I want fetch all employees salary difference for last two months.
Sample DATA: http://sqlfiddle.com/#!9/02bfb/1
Expected Output:
Query I tried:
SELECT tab1.name, tab1.emp_id
FROM a_test tab1 join a_test tab2
on tab1.id = tab2.id
group by tab1.emp_id
As I indicated in my comment a join seems to be the best solution for this:
SELECT a.emp_id,
a.salary-b.salary AS diff,
CONCAT(a.salary,' - ',b.salary) as diff_str
FROM a_test AS a
JOIN a_test AS b
ON a.emp_id = b.emp_id AND a.month_id-1 = b.month_id
WHERE a.month_id = (SELECT MAX(month_id) FROM a_test)
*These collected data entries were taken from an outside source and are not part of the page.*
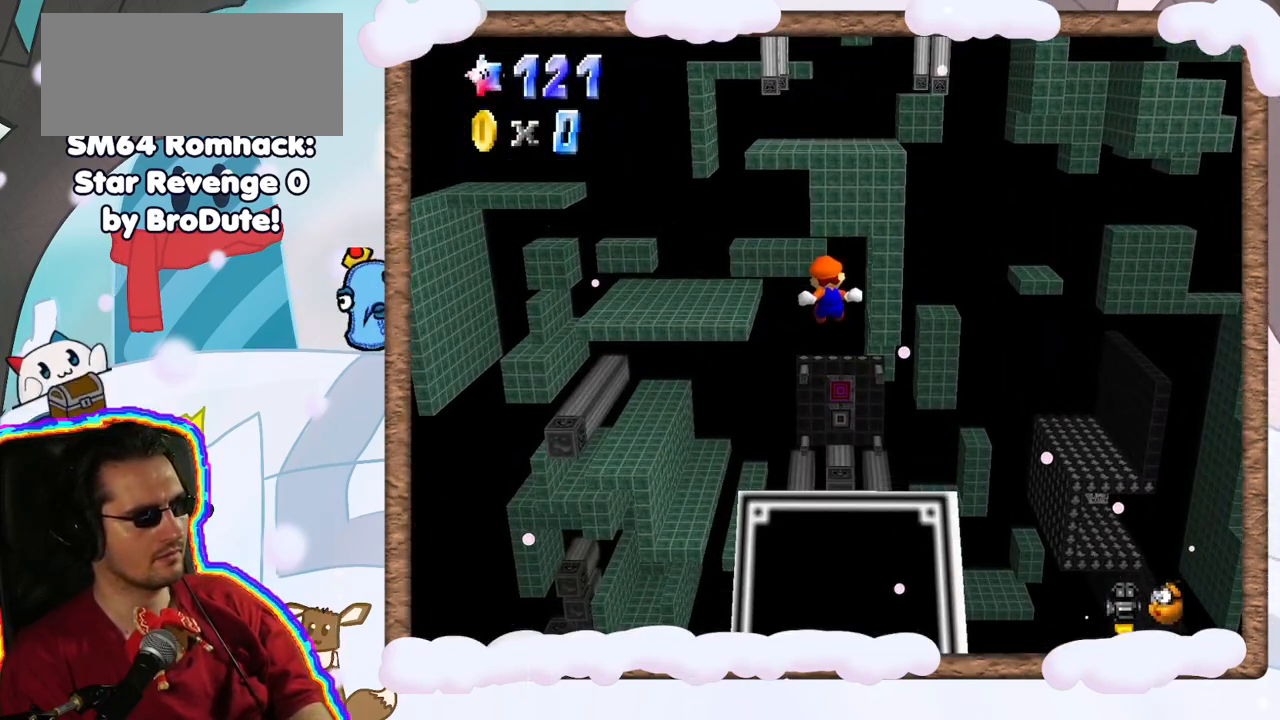
{"buttons": [], "left_stick": "up", "events": [[283, "C_LEFT", "down"], [433, "C_LEFT", "up"]]}
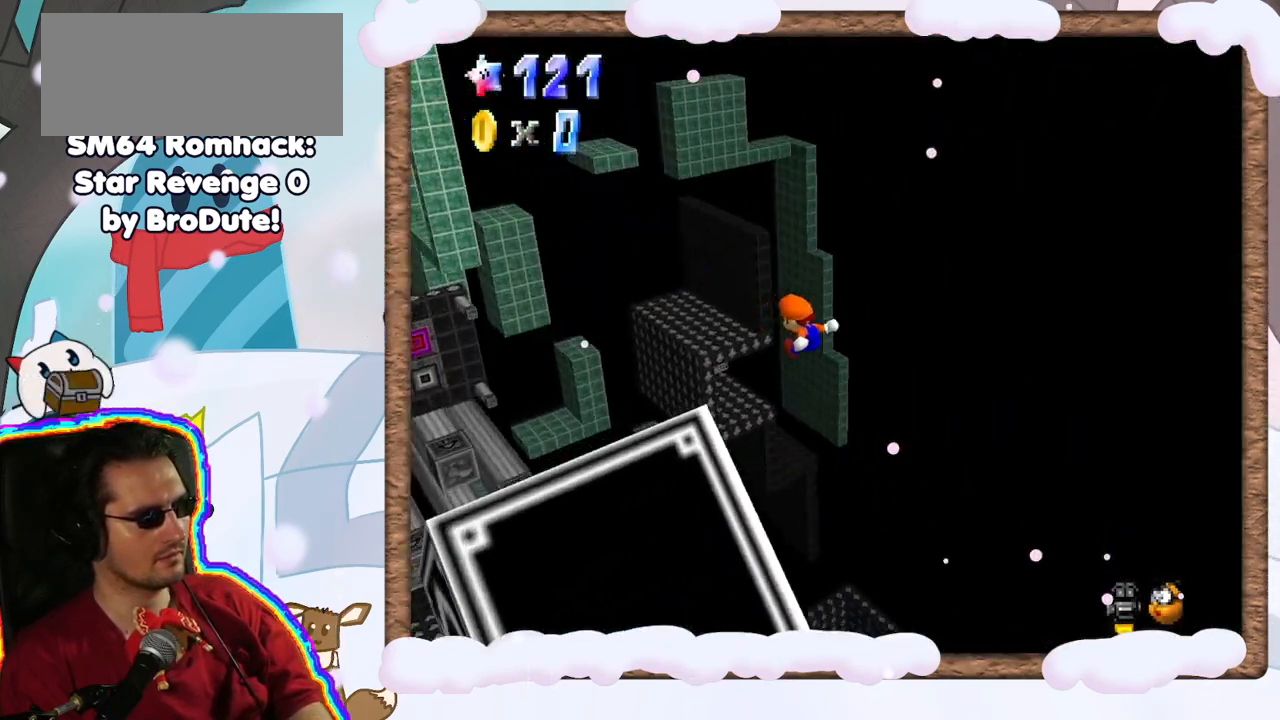
{"buttons": [], "left_stick": "left", "events": [[17, "left_stick", "up-left"], [83, "C_LEFT", "down"], [200, "C_LEFT", "up"], [317, "left_stick", "left"]]}
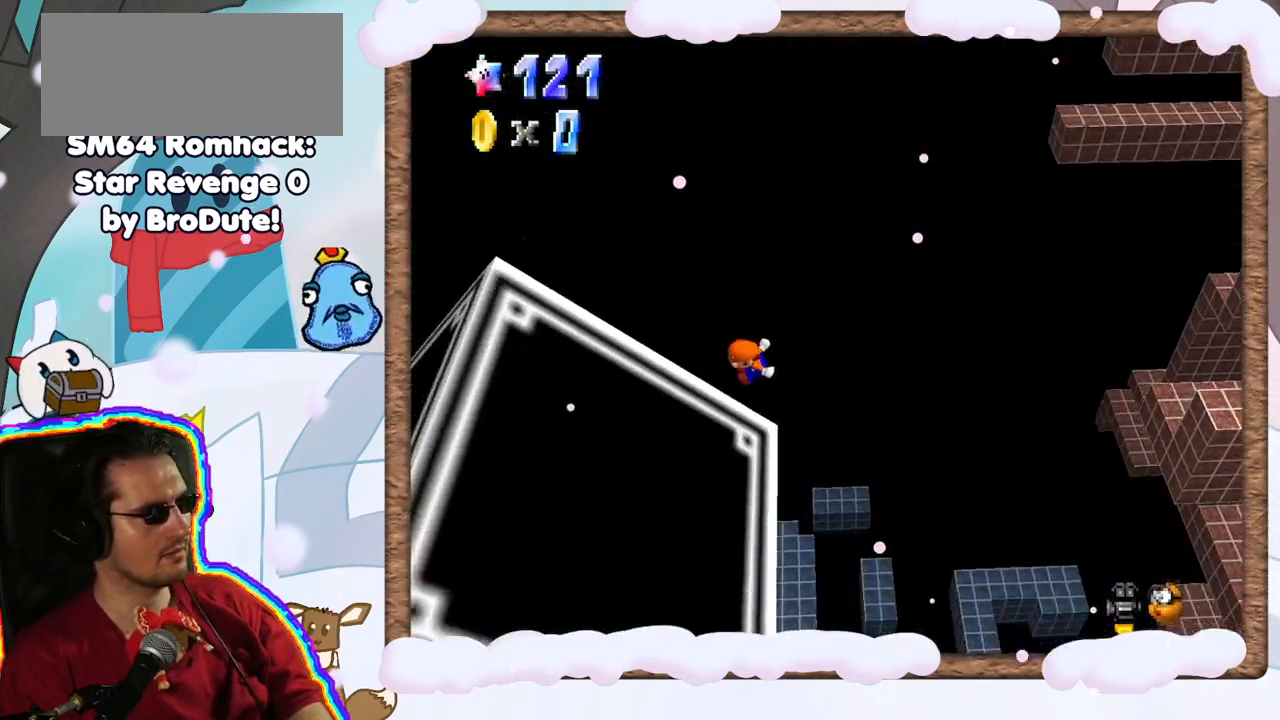
{"buttons": [], "left_stick": "left", "events": []}
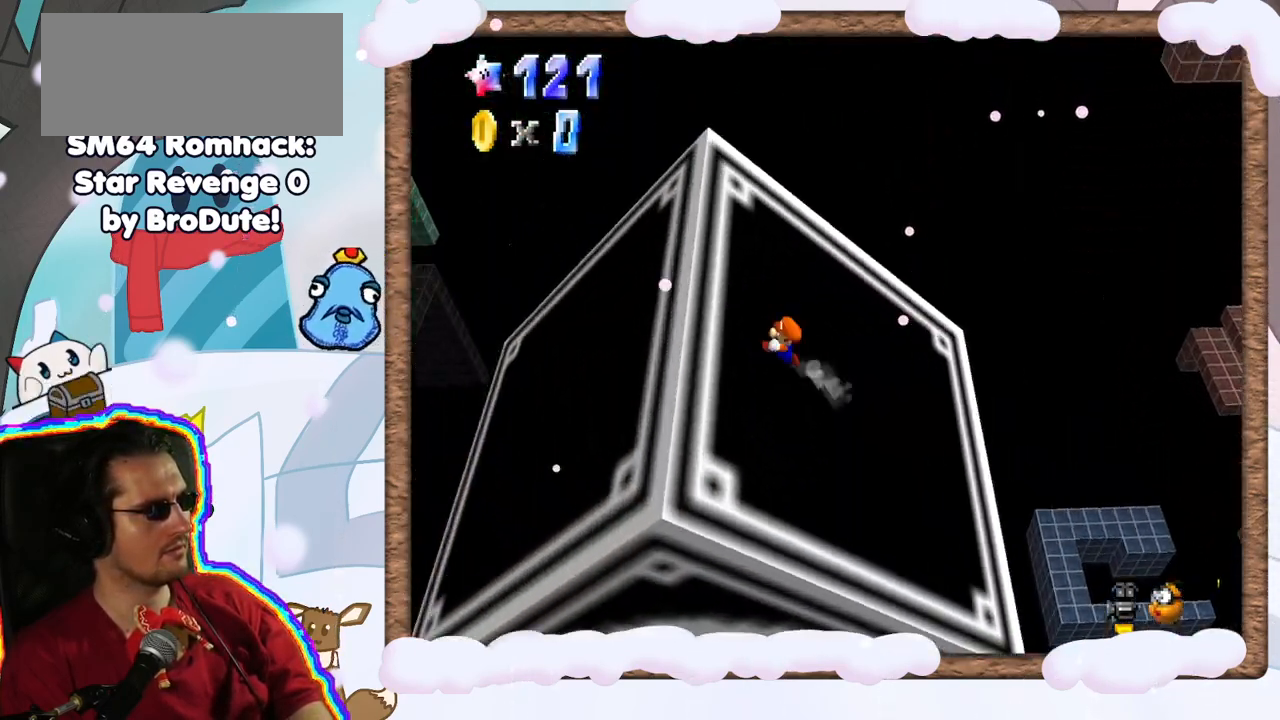
{"buttons": [], "left_stick": "left", "events": []}
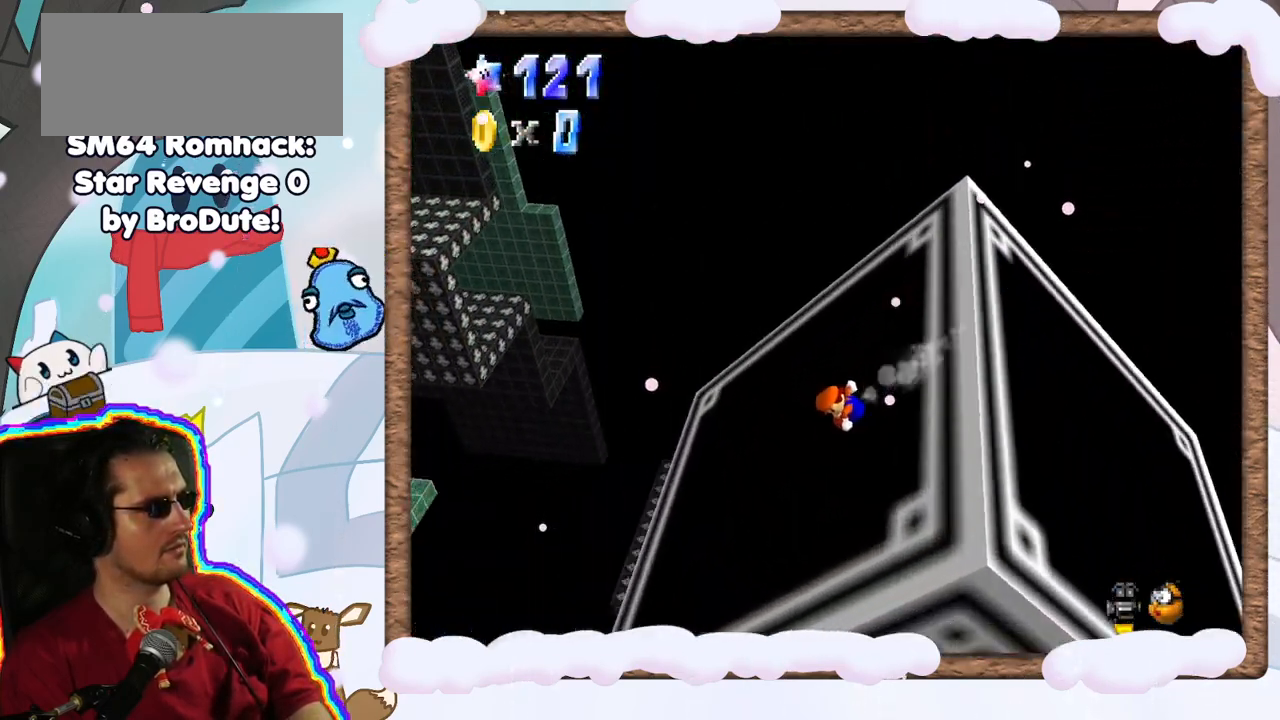
{"buttons": ["A"], "left_stick": "up-left", "events": [[317, "left_stick", "up-left"], [417, "A", "down"]]}
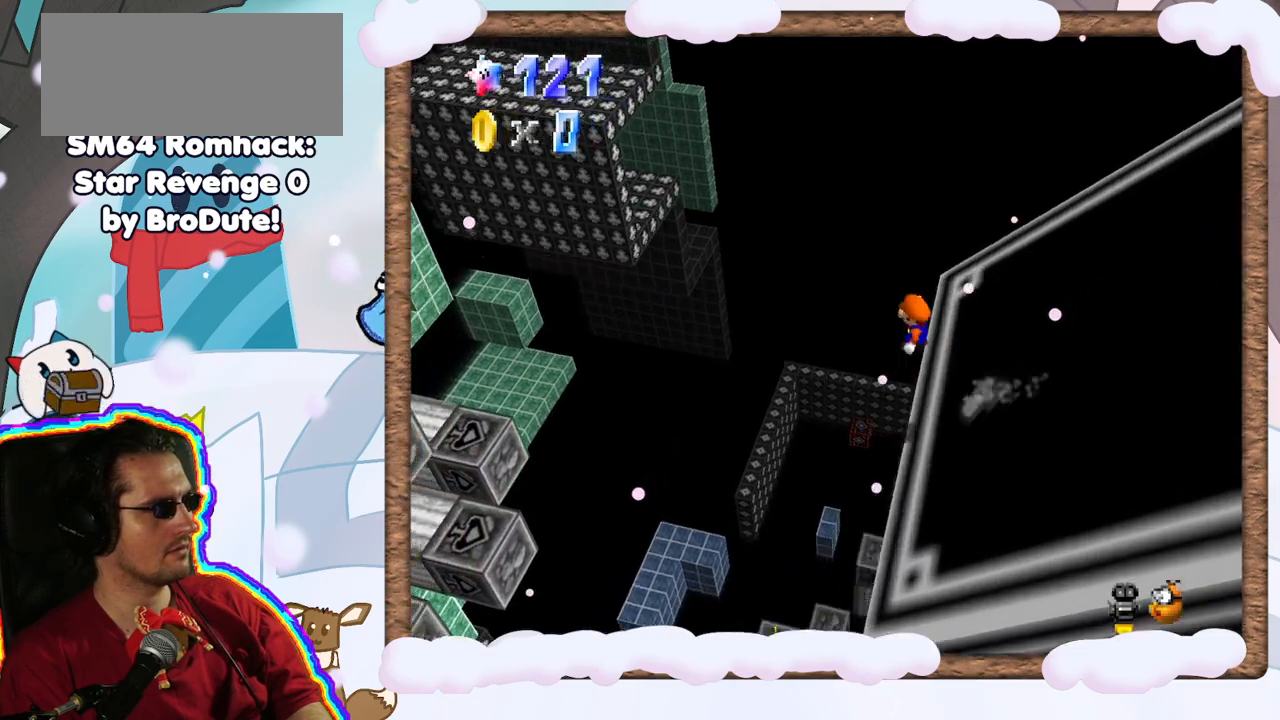
{"buttons": ["A"], "left_stick": "left", "events": [[50, "left_stick", "left"]]}
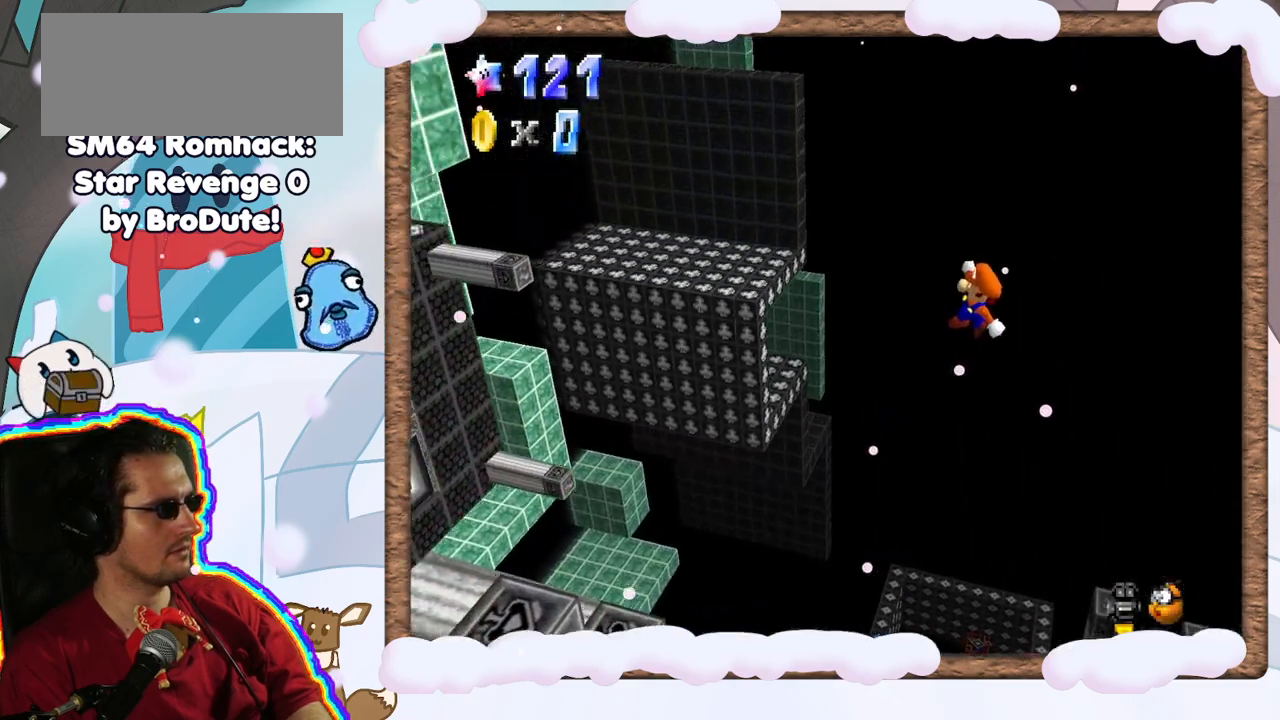
{"buttons": ["A"], "left_stick": "left", "events": []}
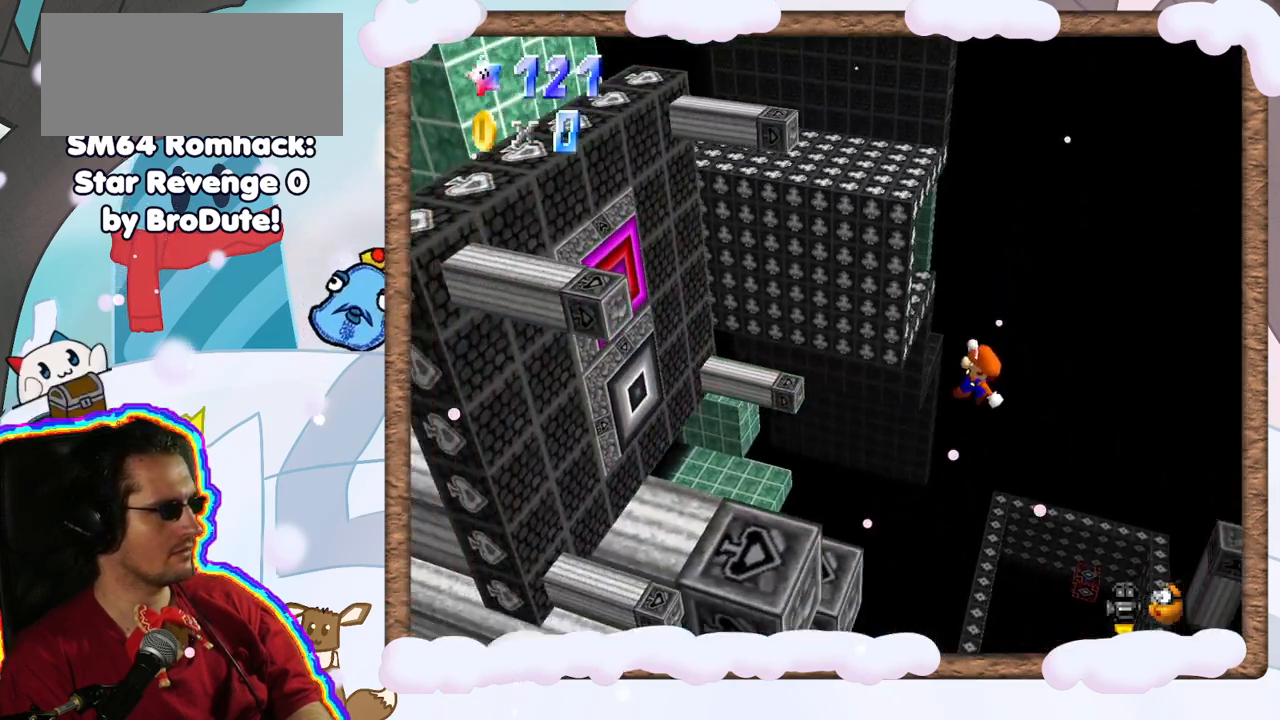
{"buttons": [], "left_stick": "center", "events": [[167, "A", "up"], [250, "left_stick", "center"]]}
I've added the last line to return only the difference of the last two months. I could have done WHERE a.month_id = MONTH(NOW()) but I chose to select the last month from the data table. Note that the subquery here is not inefficient, because it is only ran once.
The result is:
emp_id diff diff_str
1 -26000 27000 - 53000
2 9000 32000 - 23000
by using join and as you stated last two month that why i use now() and month function and if month column contain month number
select t1.emp_id,t1.name,(t1.salary-t2.salary) as sal_diff from
(
select *
from a_test
where month=Month(now())
) as t1
left join
(
select * from a_test
where month=month(now())-1
) as t2
on t1.emp_id=t2.emp_id
but if you use month name then use MONTHNAME in your month column then query will be
select t1.emp_id,t1.name,(t1.salary-t2.salary) as sal_diff from
(
select *
from a_test
where month=MONTHNAME(STR_TO_DATE(month(now()), '%m'))
) as t1
left join
(
select * from a_test
where month=MONTHNAME(STR_TO_DATE(month(now())-1, '%m'))
) as t2
on t1.emp_id=t2.emp_id
You can try this:
select (parent.salary - (select ch.salary from a_test as ch where ch.emp_id = parent.emp_id order by id desc limit 1,1)) as diff, emp_id, name, salary, month from a_test as parent where month = 'feb';
Sql Fiddle: http://sqlfiddle.com/#!9/52a019/2
You can add/update where condition in main and sub query to have month dynamically. like below:
where month = MONTHNAME(CURRENT_DATE())